The Gobert slander is just getting pretty weird. And now we have generational hater Shaquille O’Neal saying that Gobert is the worst NBA player of all time simply because he makes too much money. How is this the society we created for ourselves? In what dimension is Gobert the worst NBA player of all time, regardless of salary? It makes no damn sense to drive right past the easy off-ramp and just say he’s overrated. Now, the hot-take machine has to barrel down the highway like Rashee Rice to get to the only possible hot-take conclusion: Gobert is the worst player ever to pick up a basketball and should be deported back to France for the rest of his life.
Where is this going to end?
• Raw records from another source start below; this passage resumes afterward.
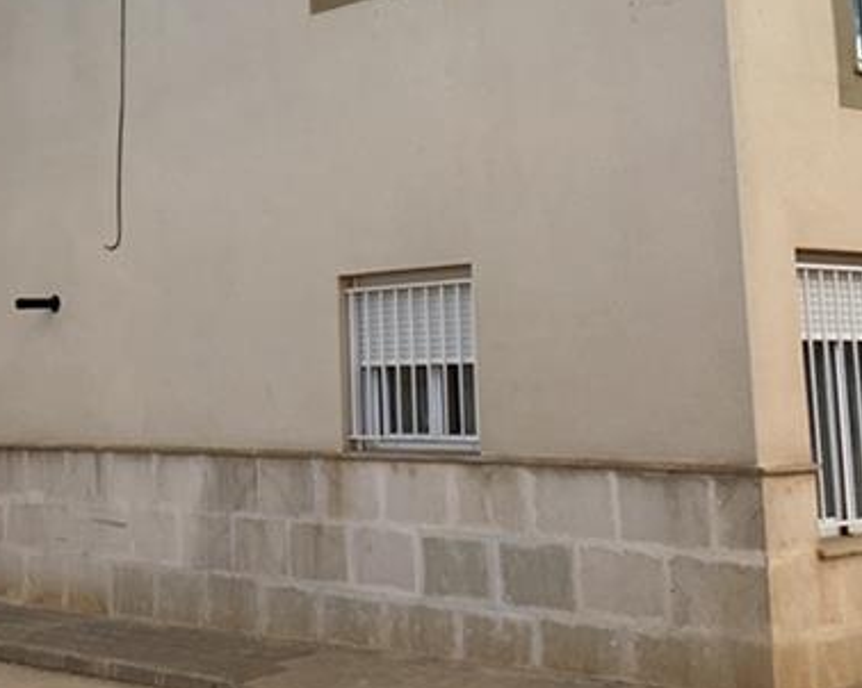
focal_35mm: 64
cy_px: 145
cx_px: 262
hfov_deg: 29.3
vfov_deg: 23.5
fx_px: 1632
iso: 25
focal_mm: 3.3
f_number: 2.4
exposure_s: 1/1072
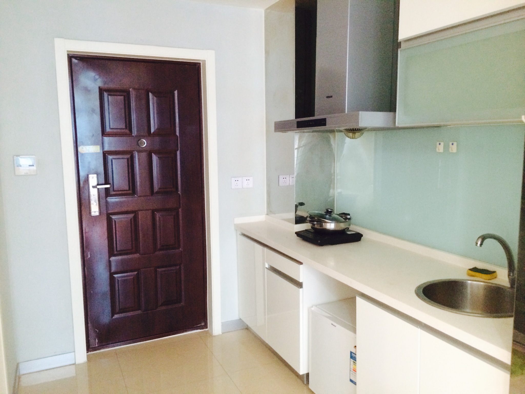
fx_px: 455
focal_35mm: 30
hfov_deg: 60.0
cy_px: 197
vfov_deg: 46.8
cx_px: 262
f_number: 2.2
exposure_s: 1/24
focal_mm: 4.12
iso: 320
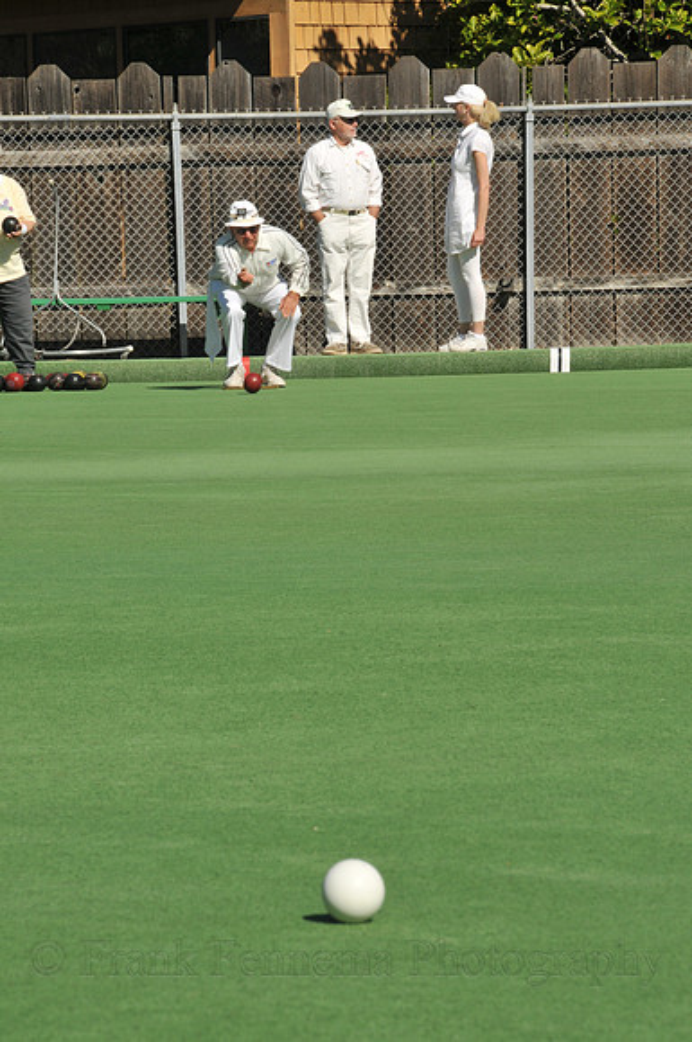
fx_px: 5205
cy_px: 521
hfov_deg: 7.6
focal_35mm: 180
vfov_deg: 11.4
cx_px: 346
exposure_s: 1/125
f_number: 22
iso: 200
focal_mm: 120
Not just with Gobert, but with all takes. How long until we get someone other than Isiah Thomas to say that Michael Jordan was actually the sixth-best guy on the ’90s Bulls? Stick any point guard on the ’80s Lakers other than Magic Johnson, and they win eight titles instead of just five. If Shaq was 6’10”, 250 lbs. instead of 7’1”, he would have been a lumberjack instead of an NBA player. We can just say anything we want now on the internet, doesn’t matter if it makes sense, doesn’t matter if it is true, you just see Shaq said Rudy Gobert is the worst player ever, and they’ve got you for what they are really after — your attention.
The Shaq clip has almost four million views on X in a day. The Lively and Pinson clip garnered nearly three million views on X for a guy named Panda Hank with 9,000 followers. Both clips will generate dozens of reaction videos and articles like this one with people who either agree with the takes because they only watch the sport through their X feed and real people who call these clowns out for just spewing bulls— into a mic. After all, it makes them more famous, and that’s the problem. No matter what, the crazier the take, the more attention it will get, good or bad. That’s the playbook in the digital age, and I fell for it when I wrote this.
If you hate Gobert for non-basketball-related issues, more power to you. But let’s keep the facts the facts. The Wolves were 10 points per 100 possessions better with Gobert on the court than off the court during the Western Conference Finals. He averaged 12.5 points, 11.7 rebounds, and 35.7 minutes per game during the “cataclysmic” series in 2021 against the small-ball Clippers, where he got “played off the court.” And if you want to look for the worst NBA player of all time, Pinson is an excellent place to start.